The brand got off to a cracking start. At the opening cocktail party of the Geneva boutique, Sophia Loren, no less, was guest of honour. And when, in 1996, the boutique expanded to 106 rue du Rhone, Jacqueline Bisset and Gina Lollobrigida added to the growing roster of celebrity clients.

"I was so nervous about this very first de GRISOGONO event," remembers Gruosi. "It was the first time I met Sophia and she epitomises perfection to me, especially since I grew up in Italy where she is truly an icon. She made me feel comfortable right away. In fact, we recently had lunch in Porto Cervo. She remains someone very special to me and represents a very exciting moment in my life."

It was clear from the start that de GRISOGONO spoke to the most beautiful and extravagant women of the moment, and with this sparkling start, things only got better and better. Melanie Griffiths, Kate Moss, Salma Hayek, Demi Moore, Eva Herzigova, Eva Longoria and Naomi Campbell are just some of the women who have danced the night away in de GRISOGONO jewels.

So what is Gruosi's secret? "I try to create the finest piece of jewellery, which is sometimes big but in perfect proportion and with pure and sensual lines. I am an aesthete. What has always fascinated me is the materials and the magnificence of a stone's colour," he explains.

Over the years, de GRISOGONO has created audacious and voluptuous jewels such as the Jane collection and surprised by using unusual materials like the black diamond - which de GRISOGONO first brought to the world of high jewellery - as well as Icy diamonds and 'Browny Brown' gold.

It was in 1996 that Gruosi rocked jewellery convention when he presented a ring with a splendid white pearl atop a constellation of black diamonds. Never seen before in jewels of this kind, taking gambits such as this put the house at considerable financial risk due to black diamonds' lack of favour. But Gruosi followed his instinct and curiosity and was rewarded. Over the next two years the stone's value increased 35 times over.

It was this standout action that made the small, Geneva-based venture really take off. "My obsession with black diamonds was sparked by my discovery of the 190ct Black Orlov in a book [once the possession of Russian Princess Nadia Orlov]," says Gruosi. "The stone had not been popular due to the sensitive nature of the diamond and the precise cutting technique it requires to be transformed into a jewel. But the black diamond is no exception when it comes to dramatic impact and it has a fascinating history."
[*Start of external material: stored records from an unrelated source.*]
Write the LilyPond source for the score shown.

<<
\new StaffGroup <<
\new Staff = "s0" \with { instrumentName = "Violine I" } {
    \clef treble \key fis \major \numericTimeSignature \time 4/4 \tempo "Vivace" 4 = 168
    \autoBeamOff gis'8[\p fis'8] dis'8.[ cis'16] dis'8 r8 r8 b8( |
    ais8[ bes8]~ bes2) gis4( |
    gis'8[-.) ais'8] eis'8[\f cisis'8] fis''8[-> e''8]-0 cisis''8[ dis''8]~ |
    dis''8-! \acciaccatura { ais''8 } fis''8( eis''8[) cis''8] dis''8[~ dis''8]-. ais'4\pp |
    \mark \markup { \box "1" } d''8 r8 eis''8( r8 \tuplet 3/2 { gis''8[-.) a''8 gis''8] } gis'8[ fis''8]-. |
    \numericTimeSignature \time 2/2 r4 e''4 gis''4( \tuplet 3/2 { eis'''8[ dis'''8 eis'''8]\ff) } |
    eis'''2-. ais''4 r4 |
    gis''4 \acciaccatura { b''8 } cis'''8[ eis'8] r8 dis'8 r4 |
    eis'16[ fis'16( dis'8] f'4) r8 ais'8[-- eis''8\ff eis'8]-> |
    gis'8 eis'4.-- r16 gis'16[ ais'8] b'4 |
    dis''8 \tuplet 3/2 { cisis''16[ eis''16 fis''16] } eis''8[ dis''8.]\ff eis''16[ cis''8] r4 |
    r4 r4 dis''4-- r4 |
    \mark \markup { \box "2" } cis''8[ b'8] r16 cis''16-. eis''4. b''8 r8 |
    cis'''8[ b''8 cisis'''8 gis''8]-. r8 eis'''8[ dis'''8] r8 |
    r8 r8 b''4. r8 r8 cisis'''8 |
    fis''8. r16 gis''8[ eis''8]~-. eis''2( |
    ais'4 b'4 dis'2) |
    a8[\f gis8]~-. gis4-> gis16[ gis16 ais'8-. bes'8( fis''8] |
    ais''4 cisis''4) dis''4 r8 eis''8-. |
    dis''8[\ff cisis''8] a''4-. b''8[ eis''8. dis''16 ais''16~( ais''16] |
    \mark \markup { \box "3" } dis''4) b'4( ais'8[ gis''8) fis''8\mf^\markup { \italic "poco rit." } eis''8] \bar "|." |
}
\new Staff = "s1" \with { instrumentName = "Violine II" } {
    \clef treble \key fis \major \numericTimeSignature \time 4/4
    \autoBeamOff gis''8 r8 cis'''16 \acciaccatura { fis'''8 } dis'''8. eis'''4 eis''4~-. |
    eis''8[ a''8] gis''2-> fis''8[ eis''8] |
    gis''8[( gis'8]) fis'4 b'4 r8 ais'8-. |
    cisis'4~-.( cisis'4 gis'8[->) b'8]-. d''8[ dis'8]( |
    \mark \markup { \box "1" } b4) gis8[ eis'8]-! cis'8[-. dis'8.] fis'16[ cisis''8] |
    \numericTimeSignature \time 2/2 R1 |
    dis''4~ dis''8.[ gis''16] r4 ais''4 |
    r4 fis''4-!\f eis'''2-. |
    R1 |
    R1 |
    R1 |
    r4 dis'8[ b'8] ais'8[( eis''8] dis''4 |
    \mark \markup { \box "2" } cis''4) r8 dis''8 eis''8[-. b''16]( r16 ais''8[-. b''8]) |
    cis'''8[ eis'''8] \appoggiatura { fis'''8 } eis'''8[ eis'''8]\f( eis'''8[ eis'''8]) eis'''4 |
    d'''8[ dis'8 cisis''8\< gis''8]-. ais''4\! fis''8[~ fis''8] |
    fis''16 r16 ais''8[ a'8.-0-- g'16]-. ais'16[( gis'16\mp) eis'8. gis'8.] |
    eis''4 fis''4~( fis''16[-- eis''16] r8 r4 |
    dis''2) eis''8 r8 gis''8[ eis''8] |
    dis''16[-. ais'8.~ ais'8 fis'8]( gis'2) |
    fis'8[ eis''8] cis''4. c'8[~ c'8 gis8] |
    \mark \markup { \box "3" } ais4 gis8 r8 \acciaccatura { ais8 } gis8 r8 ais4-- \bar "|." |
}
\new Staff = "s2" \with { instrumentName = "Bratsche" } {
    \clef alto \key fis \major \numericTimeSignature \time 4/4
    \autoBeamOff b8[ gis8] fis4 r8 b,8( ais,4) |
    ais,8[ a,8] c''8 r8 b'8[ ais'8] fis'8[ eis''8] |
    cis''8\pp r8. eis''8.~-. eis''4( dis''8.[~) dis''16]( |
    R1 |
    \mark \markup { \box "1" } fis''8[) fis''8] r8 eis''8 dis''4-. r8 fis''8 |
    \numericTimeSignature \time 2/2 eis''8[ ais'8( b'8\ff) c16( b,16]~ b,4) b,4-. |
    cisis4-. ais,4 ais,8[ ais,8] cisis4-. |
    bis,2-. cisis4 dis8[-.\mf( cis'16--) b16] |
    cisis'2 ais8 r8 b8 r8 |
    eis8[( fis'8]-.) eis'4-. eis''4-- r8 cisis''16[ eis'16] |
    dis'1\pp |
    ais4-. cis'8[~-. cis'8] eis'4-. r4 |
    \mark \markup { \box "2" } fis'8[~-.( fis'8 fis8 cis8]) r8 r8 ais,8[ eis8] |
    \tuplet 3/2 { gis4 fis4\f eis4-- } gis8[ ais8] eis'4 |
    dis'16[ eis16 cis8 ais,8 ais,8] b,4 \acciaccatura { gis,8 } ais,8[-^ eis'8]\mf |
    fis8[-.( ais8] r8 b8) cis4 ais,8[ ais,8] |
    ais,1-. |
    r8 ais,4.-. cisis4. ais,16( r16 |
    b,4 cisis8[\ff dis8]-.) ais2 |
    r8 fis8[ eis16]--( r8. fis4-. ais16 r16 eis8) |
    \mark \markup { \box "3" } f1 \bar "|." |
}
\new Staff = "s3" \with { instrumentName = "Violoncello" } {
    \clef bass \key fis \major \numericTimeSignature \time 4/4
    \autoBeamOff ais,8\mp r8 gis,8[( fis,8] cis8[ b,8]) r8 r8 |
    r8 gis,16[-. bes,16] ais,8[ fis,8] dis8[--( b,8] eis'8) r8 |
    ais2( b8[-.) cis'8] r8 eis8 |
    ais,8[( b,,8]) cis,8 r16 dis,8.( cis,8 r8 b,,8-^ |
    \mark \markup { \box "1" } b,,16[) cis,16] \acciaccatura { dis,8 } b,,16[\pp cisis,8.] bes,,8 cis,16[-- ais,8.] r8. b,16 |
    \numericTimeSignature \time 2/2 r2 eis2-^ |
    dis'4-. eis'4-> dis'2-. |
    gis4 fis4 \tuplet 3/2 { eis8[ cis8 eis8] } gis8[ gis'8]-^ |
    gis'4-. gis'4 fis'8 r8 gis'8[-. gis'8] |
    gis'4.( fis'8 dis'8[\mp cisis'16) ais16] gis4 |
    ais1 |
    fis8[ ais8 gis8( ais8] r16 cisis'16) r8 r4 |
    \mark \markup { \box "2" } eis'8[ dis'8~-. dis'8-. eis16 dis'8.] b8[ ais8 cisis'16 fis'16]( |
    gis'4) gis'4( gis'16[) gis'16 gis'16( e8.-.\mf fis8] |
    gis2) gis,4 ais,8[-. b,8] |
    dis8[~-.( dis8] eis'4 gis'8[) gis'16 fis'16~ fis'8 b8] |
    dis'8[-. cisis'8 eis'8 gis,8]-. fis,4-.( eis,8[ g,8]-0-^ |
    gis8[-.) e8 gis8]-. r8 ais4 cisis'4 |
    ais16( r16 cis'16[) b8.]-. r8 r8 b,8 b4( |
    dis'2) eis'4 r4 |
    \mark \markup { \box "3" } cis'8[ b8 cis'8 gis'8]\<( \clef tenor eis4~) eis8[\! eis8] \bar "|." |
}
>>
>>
"I decided to dedicate a collection to this unique stone," continues Gruosi. "My strength lies in being anti-commercial. I do things out of passion. My first design soon caught the eye of a customer, notwithstanding her perplexity at the unfamiliar stones, and I promised her that her ring would forever remain unique. Despite many requests, it has indeed remained hers alone."

Gruosi tells us how he came to use another neglected stone, the Icy diamond: "I heard people calling Icy diamonds 'defective stones', but these defects are so homogeneous that they make them a miracle of nature. Icy diamonds are stones that have their own qualities and defects that can only be judged in a subjective manner. At the time, these milky stones were still something reserved for collectors. But in due course, just like black diamonds, they acquired great importance on the jewellery market."

The watches are as audacious as the jewels. As well as beautiful jewellery timekeepers, de GRISOGONO has ventured into some very unusual high complications. The 'Occhio' minute repeater and the 'Meccanico deG' stand out. Newest additions include the luminous Tondo by Night and the ultra-indulgent Sugar, swathed in precious gems.

"What I really like about the Tondo By Night is that it's imaginative and innovative," says Gruosi. "I love to take risks, and it is an example of one that I got good feedback from. After a creative complication, after a world-first mechanical digital watch, we did a fiberglass watch that was fun, innovative and stylish. I got the glow-in-the-dark feature idea in a nightclub. One can never imagine what de GRISOGONO's next step will be - that is the magic of this brand."